La NASA vient d’annoncer avoir enfin identifié l’origine de la panne technique qui immobilisait sa fusée géante SLS au Centre spatial Kennedy. Un simple joint d’étanchéité mal positionné est responsable de l’obstruction du flux d’hélium, provoquant le report de la mission historique Artemis II. Alors que quatre astronautes attendent de s’élancer pour le premier voyage habité vers la Lune depuis un demi-siècle, l’agence spatiale engage une course contre la montre. Les ingénieurs disposent désormais d’une fenêtre de tir critique pour un décollage en avril.
Un grain de sable dans la mécanique lunaire
Le problème a été détecté lors des tests de pressurisation de l’étage supérieur du lanceur, l’Interim Cryogenic Propulsion Stage (ICPS). L’hélium, gaz inerte mais vital, sert à pressuriser les réservoirs de carburant et à contrôler l’environnement du moteur.
Sans une circulation fluide de ce gaz, le décollage est physiquement impossible. Les techniciens ont dû ramener la fusée de 98 mètres de haut dans son bâtiment d’assemblage (VAB) pour accéder au composant défectueux et le remplacer.
Ce retour en atelier a permis de découvrir que le joint s’était délogé lors des manipulations précédentes, bloquant physiquement le passage. Cette réparation minutieuse s’accompagne du remplacement préventif des batteries du système d’autodestruction pour garantir une sécurité maximale.
Une fois les tests d’étanchéité validés, le lanceur effectuera son ultime trajet vers le pas de tir 39B. La NASA espère que ce correctif mettra fin à la série noire de fuites et de pannes qui entrave le programme depuis plusieurs mois.
Crédit : NASA/Sam LottLe calendrier de la dernière chance
Les opportunités de lancement vers la Lune dépendent de l’alignement orbital et de la luminosité nécessaire pour les phases critiques de la mission. Pour Artemis II, le mois d’avril 2026 représente une échéance cruciale pour le planning de la NASA.
Quatre fenêtres de tir principales ont été identifiées : le 1er avril, une période s’étendant du 3 au 6 avril, et une ultime tentative le 30 avril. Si ces dates sont manquées, la mission pourrait être repoussée à l’été.
Ce vol de dix jours doit emmener l’équipage — incluant pour la première fois une femme et un homme noir — à une distance de la Terre jamais atteinte par l’humanité. L’objectif est de valider tous les systèmes de survie avant les débarquements lunaires.
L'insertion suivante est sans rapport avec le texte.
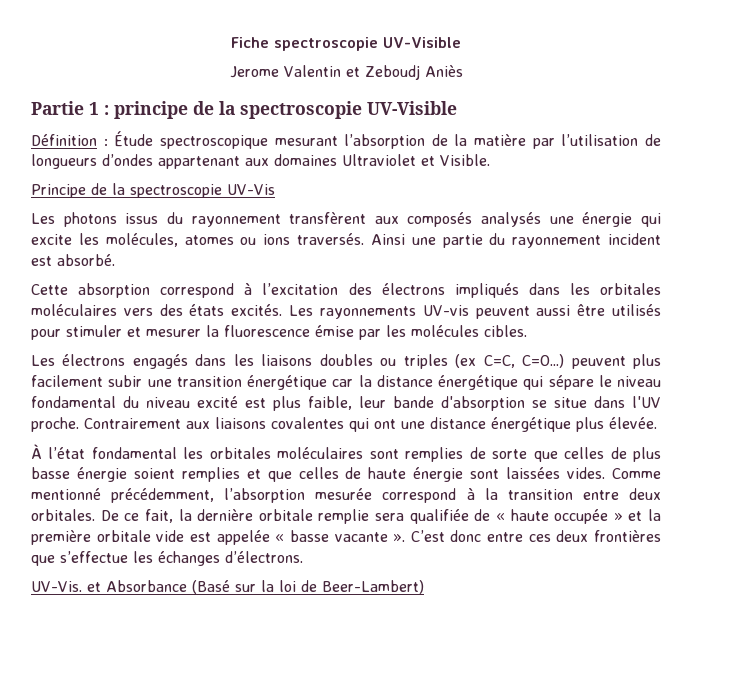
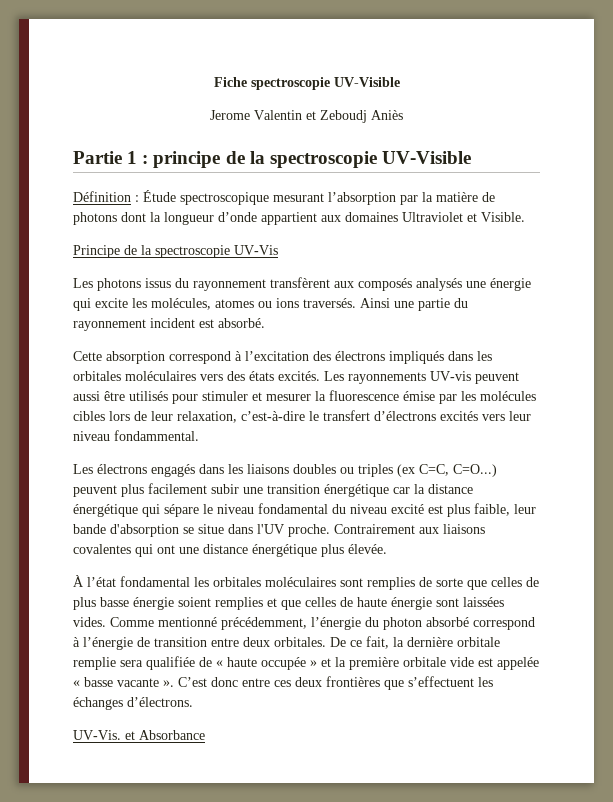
[431,134,448,146] de -> [400,195,418,205] par
[532,134,661,149] [31,154,240,169] par l’utilisation de longueurs d’ondes appartenant -> [482,192,495,202] [73,212,317,225] de photons dont la longueur d’onde appartient
[484,325,527,337] cibles. -> [73,410,531,423] [73,430,199,441] cibles lors de leur relaxation, c’est-à-dire le transfert d’électrons excités vers leur niveau fondammental.
[224,488,498,503] l’absorption mesurée correspond à la -> [311,617,535,630] [73,637,150,650] l’énergie du photon absorbé correspond à l’énergie de
[60,551,128,563] s’effectue -> [408,676,474,687] s’effectuent
[192,580,424,594] (Basé sur la loi de Beer-Lambert) -> (205, 735) none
L’agence ne peut plus se permettre de délais supplémentaires. Le coût de chaque report se chiffre en millions de dollars et la pression politique s’intensifie pour maintenir l’avance américaine dans la nouvelle course à l’espace.
Un programme Artemis en pleine mutation
Face à ces difficultés techniques persistantes, l’administrateur de la NASA a annoncé le 27 février une refonte majeure de l’architecture du programme. L’objectif est désormais de simplifier les missions pour augmenter la cadence des lancements.
Cette nouvelle stratégie vise un lancement annuel dès 2027, en standardisant la configuration de la fusée SLS. L’agence souhaite réduire sa dépendance aux prestataires privés dont les retards de développement impactent le calendrier global.
Artemis III, initialement prévue pour poser des humains sur le pôle Sud lunaire, sera transformée en une mission de test en orbite terrestre. Le premier débarquement sur la surface lunaire est désormais officiellement ciblé pour 2028 avec Artemis IV.
Ce changement de cap pragmatique permet de sécuriser les étapes de vol. En attendant, tous les regards sont tournés vers la Floride, où le succès d’avril déterminera l’avenir immédiat de l’exploration humaine du système solaire.